> **TAREAS A REALIZAR**:
A. Responde estas preguntas con datos del fragmento:
(i) ¿Qué cubría la yerba en la mañana de primavera?
(ii) ¿De qué color fue la puesta de sol?
(iii) ¿En qué escuela se había entrenado toda la vida el hombre que acababa de perder a su hijo?
B. Devuelve sin cambios el pasaje del fragmento que va desde "La muerte reciente" hasta "amargura y cinismo.".
C. Resume el fragmento en dos oraciones.
━━━ FRAGMENTO DEL TEXTO ━━━
La mente religiosa es la explosión del amor. Este amor no conoce separación. Para él lo lejos está cerca. No es el uno o los muchos, sino más bien ese estado de amor en que cesa toda división. Como la belleza, no se mide con palabras. Desde este silencio es que únicamente actúa la mente meditativa.
Había llovido el día antes, y al atardecer el cielo había estado repleto de nubes. A lo lejos los montes se cubrían de nubes luminosas que producían gran deleite. Y mientras las observábamos, iban adquiriendo formas distintas.
El sol poniente, con su luz de oro, sólo tocaba una o dos montañas de nubes, pero esas nubes parecían tan sólidas como el negro ciprés. A medida que las mirábamos, naturalmente nos íbamos silenciando. El vasto espacio y el árbol solitario en la colina, la cúpula distante y la charla a nuestro alrededor eran parte de este silencio. Sabíamos que la mañana siguiente sería hermosa porque la puesta de sol era roja. Y era bella; no había una sola nube en el cielo, y estaba muy azul. Las flores amarillas, y la blanca floración del árbol frente al oscuro seto de ciprés, y el olor a primavera llenaban la tierra. El rocío cubría la yerba y lentamente la primavera iba emergiendo de la oscuridad y del frío invierno.
Dijo que acababa de perder a su hijo. Éste había tenido un empleo muy bueno y pronto habría llegado a ser uno de los directores de una importante compañía. Se hallaba aún bajo el efecto de esta pérdida, pero tenía un gran dominio de sí mismo. No era del tipo que llora –no derramaba lágrimas fácilmente. Toda la vida se había entrenado en la escuela del trabajo duro en una tecnología realista. No era un hombre imaginativo, y lo problemas complejos, sutiles y psicológicos de la vida, apenas lo habían tocado.
La muerte reciente de su hijo era un golpe que no reconocía. Y dijo: “Es un triste suceso”.
Esta tristeza era una cosa terrible para su esposa e hijos. “¿Cómo puedo explicarles la terminación del dolor, de la cual ha hablado usted?” Yo mismo lo he estudiado y tal vez lo he comprendido, pero, ¿qué puede esperarse de los otros que están envueltos en el problema?”
El dolor está en todos los hogares, a la vuelta de cada esquina. Todos los seres humanos sufren este pesar abrumador, causado por tantos incidentes y accidentes. El dolor parece una ola interminable que arrasa al hombre, casi ahogándolo; y la lástima que despierta el dolor engendra amargura y cinismo.
¿La pena que usted siente, es por su hijo, por usted mismo, o por haberse roto la continuidad de usted en su hijo? ¿Hay dolor por lástima propia? ¿O hay dolor porque él prometía tanto en el aspecto mundano?
━━━ LÍNEAS PROPORCIONADAS ━━━
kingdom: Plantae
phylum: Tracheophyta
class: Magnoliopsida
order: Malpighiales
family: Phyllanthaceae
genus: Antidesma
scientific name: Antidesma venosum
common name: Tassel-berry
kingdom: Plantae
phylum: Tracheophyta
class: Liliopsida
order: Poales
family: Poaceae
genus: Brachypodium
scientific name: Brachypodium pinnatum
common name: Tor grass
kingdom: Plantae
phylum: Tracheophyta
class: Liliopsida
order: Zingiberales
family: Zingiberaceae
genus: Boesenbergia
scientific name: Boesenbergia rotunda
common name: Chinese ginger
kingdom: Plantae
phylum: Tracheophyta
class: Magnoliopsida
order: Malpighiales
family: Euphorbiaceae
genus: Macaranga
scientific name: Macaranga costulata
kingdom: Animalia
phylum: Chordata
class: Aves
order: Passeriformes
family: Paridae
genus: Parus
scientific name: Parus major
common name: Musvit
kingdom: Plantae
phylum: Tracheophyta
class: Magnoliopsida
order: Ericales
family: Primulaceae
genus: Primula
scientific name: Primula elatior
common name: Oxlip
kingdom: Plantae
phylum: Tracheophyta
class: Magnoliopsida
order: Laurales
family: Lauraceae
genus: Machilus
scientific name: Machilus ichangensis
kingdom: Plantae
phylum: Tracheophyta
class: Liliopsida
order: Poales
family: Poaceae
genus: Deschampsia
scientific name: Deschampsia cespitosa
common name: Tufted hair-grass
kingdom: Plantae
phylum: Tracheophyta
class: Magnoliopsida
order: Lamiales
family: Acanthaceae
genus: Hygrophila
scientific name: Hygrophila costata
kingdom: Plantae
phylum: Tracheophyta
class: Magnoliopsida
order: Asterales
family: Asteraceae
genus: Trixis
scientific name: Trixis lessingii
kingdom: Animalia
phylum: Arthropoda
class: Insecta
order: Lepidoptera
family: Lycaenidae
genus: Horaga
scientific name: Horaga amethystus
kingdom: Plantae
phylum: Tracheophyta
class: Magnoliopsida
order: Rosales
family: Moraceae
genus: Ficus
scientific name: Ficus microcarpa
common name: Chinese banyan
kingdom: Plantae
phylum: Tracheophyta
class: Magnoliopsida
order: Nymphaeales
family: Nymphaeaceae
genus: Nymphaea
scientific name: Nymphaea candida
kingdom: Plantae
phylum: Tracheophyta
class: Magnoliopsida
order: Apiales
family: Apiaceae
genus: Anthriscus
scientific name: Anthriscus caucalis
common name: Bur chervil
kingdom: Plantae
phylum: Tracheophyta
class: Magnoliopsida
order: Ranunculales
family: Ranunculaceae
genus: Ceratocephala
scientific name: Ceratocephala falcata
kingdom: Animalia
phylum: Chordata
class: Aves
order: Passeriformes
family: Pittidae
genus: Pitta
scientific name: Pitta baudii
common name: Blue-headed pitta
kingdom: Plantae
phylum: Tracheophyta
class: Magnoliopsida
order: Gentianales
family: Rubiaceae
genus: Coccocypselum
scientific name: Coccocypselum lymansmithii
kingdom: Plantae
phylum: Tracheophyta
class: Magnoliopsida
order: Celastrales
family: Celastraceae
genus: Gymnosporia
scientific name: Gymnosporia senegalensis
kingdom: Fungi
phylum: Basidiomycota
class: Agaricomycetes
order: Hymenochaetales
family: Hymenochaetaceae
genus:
━━━
> **RESULTADOS DEL EJERCICIO**:
A.
(i) El rocío.
(ii) Roja.
(iii) En la escuela del trabajo duro en una tecnología realista.

B.
La muerte reciente de su hijo era un golpe que no reconocía. Y dijo: “Es un triste suceso”.
Esta tristeza era una cosa terrible para su esposa e hijos. “¿Cómo puedo explicarles la terminación del dolor, de la cual ha hablado usted?” Yo mismo lo he estudiado y tal vez lo he comprendido, pero, ¿qué puede esperarse de los otros que están envueltos en el problema?”
El dolor está en todos los hogares, a la vuelta de cada esquina. Todos los seres humanos sufren este pesar abrumador, causado por tantos incidentes y accidentes. El dolor parece una ola interminable que arrasa al hombre, casi ahogándolo; y la lástima que despierta el dolor engendra amargura y cinismo.

C. El fragmento presenta la mente religiosa como la explosión de un amor en el que cesa toda división. Luego describe un atardecer nublado y una mañana de primavera despejada, narra el encuentro con un hombre que acababa de perder a su hijo y plantea si su pena es por el hijo, por sí mismo o por la continuidad rota en él.